Thanks Karl, I've started to extract the data as bin files at various steps, so that I can inspect via a Hex Editor, and I'm starting to think this may be a documentation issue.

quasarsunnix · July 31, 2021, 6:56pm

Just for my understanding - is there much difference between using .copyBytes(from: ) vs. load(as: ) in terms of safety?

Karl · August 2, 2021, 1:11pm

They do different things. copyBytes copies bytes, but load(as:) dereferences the pointer, which means types (hence the as: parameter).

Types come with additional complexity - alignment, layout, padding, etc. Bytes have none of that; a byte is the smallest unit of addressable memory - they are the units in which memory addresses are expressed (i.e. the space between addresses n and n+1 always contains exactly 1 byte). That means they are indivisible - they have no internal layout or padding, and by definition no pointer to bytes can ever be misaligned.
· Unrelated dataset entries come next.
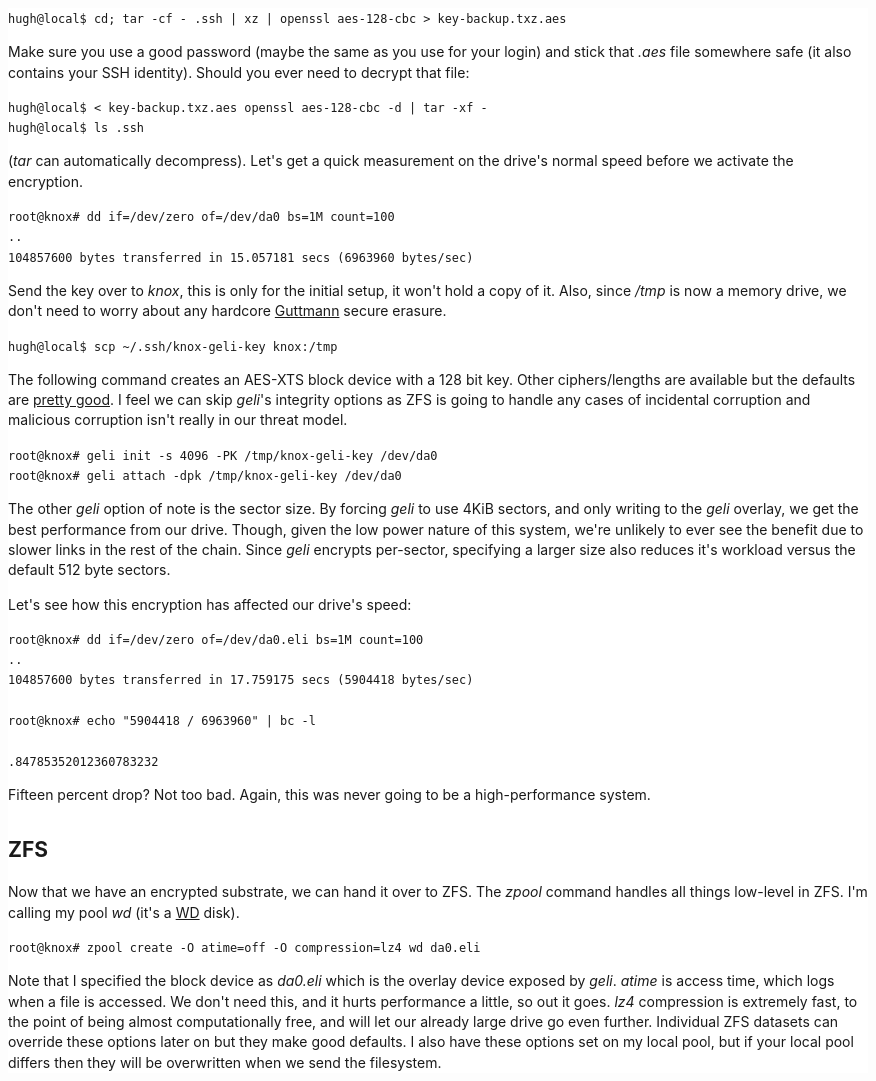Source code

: 	hugh@local$ cd; tar -cf - .ssh | xz | openssl aes-128-cbc > key-backup.txz.aes

Make sure you use a good password (maybe the same as you use for your login) and stick that *.aes* file somewhere safe (it also contains your SSH identity). Should you ever need to decrypt that file:

	hugh@local$ < key-backup.txz.aes openssl aes-128-cbc -d | tar -xf -
	hugh@local$ ls .ssh

(*tar* can automatically decompress). Let's get a quick measurement on the drive's normal speed before we activate the encryption.

	root@knox# dd if=/dev/zero of=/dev/da0 bs=1M count=100
	..
	104857600 bytes transferred in 15.057181 secs (6963960 bytes/sec)

Send the key over to *knox*, this is only for the initial setup, it won't hold a copy of it. Also, since */tmp* is now a memory drive, we don't need to worry about any hardcore [Guttmann](https://en.wikipedia.org/wiki/Gutmann_method) secure erasure.

	hugh@local$ scp ~/.ssh/knox-geli-key knox:/tmp

The following command creates an AES-XTS block device with a 128 bit key. Other ciphers/lengths are available but the defaults are [pretty good](https://www.schneier.com/blog/archives/2009/07/another_new_aes.html). I feel we can skip *geli*'s integrity options as ZFS is going to handle any cases of incidental corruption and malicious corruption isn't really in our threat model.

	root@knox# geli init -s 4096 -PK /tmp/knox-geli-key /dev/da0
	root@knox# geli attach -dpk /tmp/knox-geli-key /dev/da0

The other *geli* option of note is the sector size. By forcing *geli* to use 4KiB sectors, and only writing to the *geli* overlay, we get the best performance from our drive. Though, given the low power nature of this system, we're unlikely to ever see the benefit due to slower links in the rest of the chain. Since *geli* encrypts per-sector, specifying a larger size also reduces it's workload versus the default 512 byte sectors.

Let's see how this encryption has affected our drive's speed:

	root@knox# dd if=/dev/zero of=/dev/da0.eli bs=1M count=100
	..
	104857600 bytes transferred in 17.759175 secs (5904418 bytes/sec)

	root@knox# echo "5904418 / 6963960" | bc -l

	.84785352012360783232

Fifteen percent drop? Not too bad. Again, this was never going to be a high-performance system.

ZFS
---
Now that we have an encrypted substrate, we can hand it over to ZFS. The *zpool* command handles all things low-level in ZFS. I'm calling my pool *wd* (it's a [WD](https://en.wikipedia.org/wiki/Western_Digital) disk).

	root@knox# zpool create -O atime=off -O compression=lz4 wd da0.eli

Note that I specified the block device as *da0.eli* which is the overlay device exposed by *geli*. *atime* is access time, which logs when a file is accessed. We don't need this, and it hurts performance a little, so out it goes. *lz4* compression is extremely fast, to the point of being almost computationally free, and will let our already large drive go even further. Individual ZFS datasets can override these options later on but they make good defaults. I also have these options set on my local pool, but if your local pool differs then they will be overwritten when we send the filesystem.
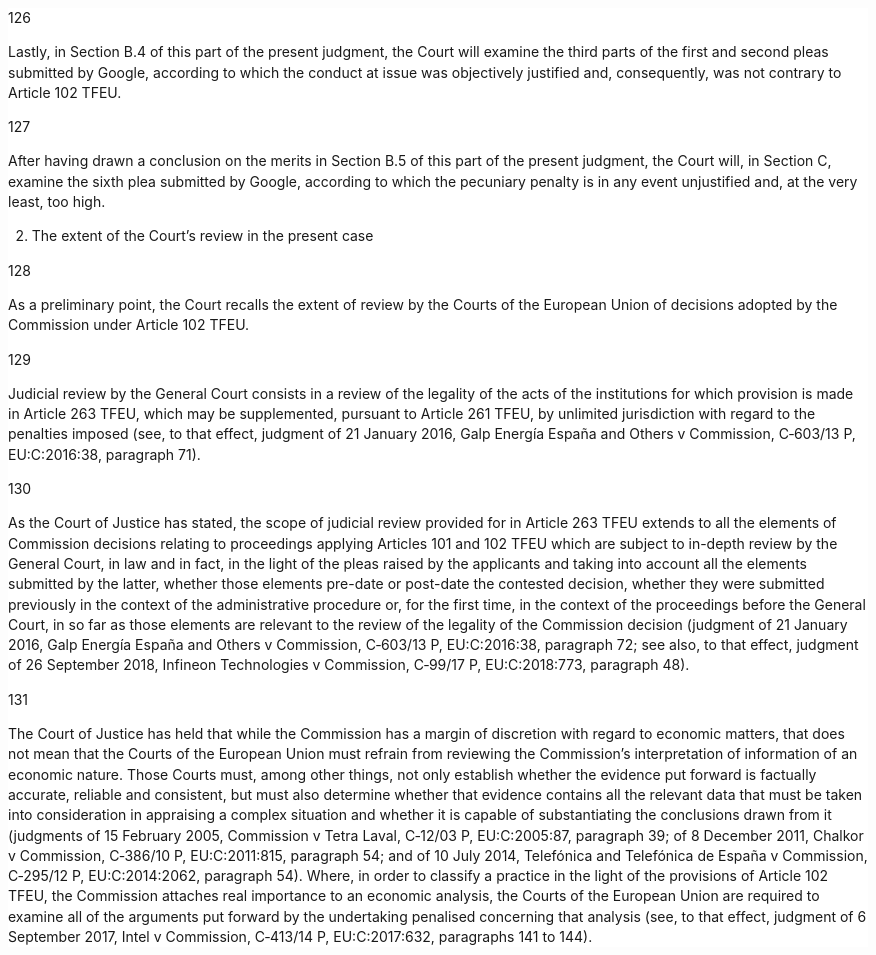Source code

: 126

Lastly, in Section B.4 of this part of the present judgment, the Court will examine the third parts of the first and second pleas submitted by Google, according to which the conduct at issue was objectively justified and, consequently, was not contrary to Article 102 TFEU.

127

After having drawn a conclusion on the merits in Section B.5 of this part of the present judgment, the Court will, in Section C, examine the sixth plea submitted by Google, according to which the pecuniary penalty is in any event unjustified and, at the very least, too high.

2.   The extent of the Court’s review in the present case

128

As a preliminary point, the Court recalls the extent of review by the Courts of the European Union of decisions adopted by the Commission under Article 102 TFEU.

129

Judicial review by the General Court consists in a review of the legality of the acts of the institutions for which provision is made in Article 263 TFEU, which may be supplemented, pursuant to Article 261 TFEU, by unlimited jurisdiction with regard to the penalties imposed (see, to that effect, judgment of 21 January 2016, Galp Energía España and Others v Commission, C‑603/13 P, EU:C:2016:38, paragraph 71).

130

As the Court of Justice has stated, the scope of judicial review provided for in Article 263 TFEU extends to all the elements of Commission decisions relating to proceedings applying Articles 101 and 102 TFEU which are subject to in-depth review by the General Court, in law and in fact, in the light of the pleas raised by the applicants and taking into account all the elements submitted by the latter, whether those elements pre-date or post-date the contested decision, whether they were submitted previously in the context of the administrative procedure or, for the first time, in the context of the proceedings before the General Court, in so far as those elements are relevant to the review of the legality of the Commission decision (judgment of 21 January 2016, Galp Energía España and Others v Commission, C‑603/13 P, EU:C:2016:38, paragraph 72; see also, to that effect, judgment of 26 September 2018, Infineon Technologies v Commission, C‑99/17 P, EU:C:2018:773, paragraph 48).

131

The Court of Justice has held that while the Commission has a margin of discretion with regard to economic matters, that does not mean that the Courts of the European Union must refrain from reviewing the Commission’s interpretation of information of an economic nature. Those Courts must, among other things, not only establish whether the evidence put forward is factually accurate, reliable and consistent, but must also determine whether that evidence contains all the relevant data that must be taken into consideration in appraising a complex situation and whether it is capable of substantiating the conclusions drawn from it (judgments of 15 February 2005, Commission v Tetra Laval, C‑12/03 P, EU:C:2005:87, paragraph 39; of 8 December 2011, Chalkor v Commission, C‑386/10 P, EU:C:2011:815, paragraph 54; and of 10 July 2014, Telefónica and Telefónica de España v Commission, C‑295/12 P, EU:C:2014:2062, paragraph 54). Where, in order to classify a practice in the light of the provisions of Article 102 TFEU, the Commission attaches real importance to an economic analysis, the Courts of the European Union are required to examine all of the arguments put forward by the undertaking penalised concerning that analysis (see, to that effect, judgment of 6 September 2017, Intel v Commission, C‑413/14 P, EU:C:2017:632, paragraphs 141 to 144).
(Pedantic note: at lower levels, bytes may have internal layout due to things like parity bits, but the MMU handles that at the hardware level. I don't think you could see those even if you wanted to.)

So the difference comes down to whether you can guarantee that the source data (and pointers to elements within the source data) will always meet the requirements needed to dereference directly as a type. Otherwise undefined behaviour. Generally it's best to assume as little as possible and see how much it can be tightened later, how you verify that and what the benefits are.